#Metoo in the Dentist’s Chair
If the dental assistant put one more thing in my mouth I was going to have a meltdown. When he took the tray of goop out of my mouth, I felt a sense of relief. I had handled the lower impressions for my new nightguard just fine. My former dentist would only do lower impressions on me and make lower night guards due to my strong gag reflex.
“That wasn’t so bad,” I said with a big smile.
The male dental assistant looked at me and smiled. “The bottom is the easiest. Now it’s time for the top,” he said while plopping what looked like enough goop to choke me to death into a tray.
I felt prickly anxiety in my neck and face. “I thought she said we were doing a bottom nightguard.” This is what my dentist had said.
“We are, but the lab needs a top and bottom impression to make it fit correctly.” With that, he brought the tray to my mouth and I opened obediently.
It wasn’t the dental assistant’s fault that I had tears in my eyes as soon as that tray was in my mouth. It wasn’t his fault that I was immediately three year-old Lisa, sitting in my grandma’s living room with my teen step-uncle who was forcing me to perform fellatio. I’m sure this dental dude (never did get his name) was not a child molester or a middle-aged woman molester, but my body was not sure of that. My brain was certain I was in danger so the fight or flight chemicals fired up.
I began to cry and gag. I pulled the tray out and pushed his arm away. “I’m sorry!” I said, while crying and gagging. “Just get a woman please! It’s not you. Get a woman.”
I have always been calmer around female medical and dental professionals. It is one of the reasons why I had switched to this dentist. She always managed to make me feel comfortable, as she did this time, too.
The dentist came in the room and side hugged me as I sat in the dental recliner. Then, she told me she needed the impression and she was going to do it herself. I think I cried harder because she was being so nice to me. She grabbed a new tray of goop and had me lean all the way forward. She told me to look out the window, and then she put the tray in my mouth slowly and began talking to me and the female assistant in the room about all of the office gossip. I don’t know if any of it was true or not, but it held my attention learning about the lives of the people in the office.

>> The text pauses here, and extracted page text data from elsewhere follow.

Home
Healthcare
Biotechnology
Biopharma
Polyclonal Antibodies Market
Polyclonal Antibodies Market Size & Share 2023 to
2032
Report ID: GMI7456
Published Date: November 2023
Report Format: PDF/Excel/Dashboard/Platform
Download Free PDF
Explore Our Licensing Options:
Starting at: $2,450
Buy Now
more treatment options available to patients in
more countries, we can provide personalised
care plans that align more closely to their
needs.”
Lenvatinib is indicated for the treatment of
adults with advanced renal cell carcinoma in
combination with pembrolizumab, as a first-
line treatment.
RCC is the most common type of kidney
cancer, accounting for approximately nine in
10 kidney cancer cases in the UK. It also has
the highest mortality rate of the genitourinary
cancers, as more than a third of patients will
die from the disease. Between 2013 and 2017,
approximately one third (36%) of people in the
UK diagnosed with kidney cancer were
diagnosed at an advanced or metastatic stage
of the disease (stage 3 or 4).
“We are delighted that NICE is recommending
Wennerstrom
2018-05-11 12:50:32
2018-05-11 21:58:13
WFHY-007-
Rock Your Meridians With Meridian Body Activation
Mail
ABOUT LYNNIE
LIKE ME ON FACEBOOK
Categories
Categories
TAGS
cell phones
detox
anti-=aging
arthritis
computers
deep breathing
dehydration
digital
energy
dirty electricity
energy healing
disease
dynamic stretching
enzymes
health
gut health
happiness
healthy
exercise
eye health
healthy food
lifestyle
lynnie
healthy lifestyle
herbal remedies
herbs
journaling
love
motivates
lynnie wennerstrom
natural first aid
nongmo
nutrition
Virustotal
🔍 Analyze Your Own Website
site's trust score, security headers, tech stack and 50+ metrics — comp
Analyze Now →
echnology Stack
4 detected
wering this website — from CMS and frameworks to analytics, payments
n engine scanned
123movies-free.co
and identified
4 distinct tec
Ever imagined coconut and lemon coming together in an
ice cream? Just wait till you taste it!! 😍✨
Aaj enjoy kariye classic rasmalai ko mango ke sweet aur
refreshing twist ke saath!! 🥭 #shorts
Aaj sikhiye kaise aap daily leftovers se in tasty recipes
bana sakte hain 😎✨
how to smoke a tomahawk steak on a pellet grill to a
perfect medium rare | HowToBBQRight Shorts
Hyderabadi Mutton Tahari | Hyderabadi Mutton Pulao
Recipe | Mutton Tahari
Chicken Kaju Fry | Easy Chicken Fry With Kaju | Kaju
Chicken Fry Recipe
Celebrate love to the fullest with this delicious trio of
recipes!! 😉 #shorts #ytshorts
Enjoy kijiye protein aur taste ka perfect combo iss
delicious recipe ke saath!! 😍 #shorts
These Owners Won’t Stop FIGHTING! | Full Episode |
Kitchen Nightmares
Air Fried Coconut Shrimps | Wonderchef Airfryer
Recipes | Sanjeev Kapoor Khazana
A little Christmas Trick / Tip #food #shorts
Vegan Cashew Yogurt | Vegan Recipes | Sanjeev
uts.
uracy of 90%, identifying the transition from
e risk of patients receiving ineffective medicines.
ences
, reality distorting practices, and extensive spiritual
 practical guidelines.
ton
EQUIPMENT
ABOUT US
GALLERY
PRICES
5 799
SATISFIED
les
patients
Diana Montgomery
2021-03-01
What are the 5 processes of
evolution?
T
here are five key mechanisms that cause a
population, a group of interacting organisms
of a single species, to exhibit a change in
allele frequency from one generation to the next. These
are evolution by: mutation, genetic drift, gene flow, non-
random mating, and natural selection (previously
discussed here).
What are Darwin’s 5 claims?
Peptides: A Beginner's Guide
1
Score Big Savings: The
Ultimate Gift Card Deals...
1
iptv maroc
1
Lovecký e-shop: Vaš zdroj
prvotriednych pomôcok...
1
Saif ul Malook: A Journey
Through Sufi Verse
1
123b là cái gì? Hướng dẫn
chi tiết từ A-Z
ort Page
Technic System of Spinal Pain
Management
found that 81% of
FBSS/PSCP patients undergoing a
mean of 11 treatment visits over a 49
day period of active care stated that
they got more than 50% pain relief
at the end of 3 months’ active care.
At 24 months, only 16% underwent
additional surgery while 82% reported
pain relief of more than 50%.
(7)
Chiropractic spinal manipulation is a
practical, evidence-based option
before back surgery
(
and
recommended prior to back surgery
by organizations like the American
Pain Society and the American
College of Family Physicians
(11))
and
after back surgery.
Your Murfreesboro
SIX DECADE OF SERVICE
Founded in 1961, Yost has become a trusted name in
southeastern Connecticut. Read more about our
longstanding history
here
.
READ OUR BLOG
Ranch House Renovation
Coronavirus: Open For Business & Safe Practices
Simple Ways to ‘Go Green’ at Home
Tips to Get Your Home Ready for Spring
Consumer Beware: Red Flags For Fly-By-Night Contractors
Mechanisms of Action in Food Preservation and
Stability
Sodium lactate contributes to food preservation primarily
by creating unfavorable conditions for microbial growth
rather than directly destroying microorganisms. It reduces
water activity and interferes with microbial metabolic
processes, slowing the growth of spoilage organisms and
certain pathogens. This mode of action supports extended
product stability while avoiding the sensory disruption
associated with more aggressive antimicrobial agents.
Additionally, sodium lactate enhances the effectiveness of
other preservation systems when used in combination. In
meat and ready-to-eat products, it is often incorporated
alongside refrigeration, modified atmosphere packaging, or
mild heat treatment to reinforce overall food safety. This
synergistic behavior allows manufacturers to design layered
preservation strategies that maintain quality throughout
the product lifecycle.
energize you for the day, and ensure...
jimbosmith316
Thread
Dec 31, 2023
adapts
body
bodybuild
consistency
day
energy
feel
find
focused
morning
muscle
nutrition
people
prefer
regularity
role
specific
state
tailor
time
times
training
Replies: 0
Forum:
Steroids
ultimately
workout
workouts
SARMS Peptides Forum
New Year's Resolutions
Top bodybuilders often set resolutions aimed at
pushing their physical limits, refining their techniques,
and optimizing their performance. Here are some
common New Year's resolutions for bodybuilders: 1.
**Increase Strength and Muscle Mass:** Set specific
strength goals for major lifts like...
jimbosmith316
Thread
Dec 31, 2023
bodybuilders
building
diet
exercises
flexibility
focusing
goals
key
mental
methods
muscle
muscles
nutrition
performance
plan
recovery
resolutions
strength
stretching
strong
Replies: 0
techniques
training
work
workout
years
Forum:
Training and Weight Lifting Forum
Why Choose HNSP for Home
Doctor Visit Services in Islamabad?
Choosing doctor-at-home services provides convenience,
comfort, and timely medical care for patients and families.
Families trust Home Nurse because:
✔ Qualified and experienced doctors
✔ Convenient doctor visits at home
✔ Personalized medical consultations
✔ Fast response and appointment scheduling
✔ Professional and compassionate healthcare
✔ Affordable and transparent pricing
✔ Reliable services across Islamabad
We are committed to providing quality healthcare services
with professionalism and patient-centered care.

When she took the tray out of my mouth, she patted my back and kissed the top of my head. I know it’s not standard procedure for your dentist to kiss you, but she understood my fear and anxiety and she wanted to let me know I was safe there.
That is how sexual abuse, or really any abuse in childhood, works. It never goes away. There are many things in life that can bring an adult survivor right back to that fear and pain. No matter how well the person is doing in their adult life, that panic can come back with almost no notice. This wasn’t the first time a medical or dental procedure put me into a panic. In the past, there had been failed uterine biopsy, an aborted barium enema, and a Sigmoid scope that never happened. I learned early in my adulthood that I needed to be knocked out for most things involving orifices. This particular episode at the dentist was my last meltdown. That day, I decided to go back on daily medication. It has helped a lot.
It was also around that time that I decided to share my story with others. I would like other people who have experienced abuse to know they are not alone. I know this book will not make some members of my outer circle happy, but I’m telling my truth anyway. This is what happened and I’ve been chasing normal ever since.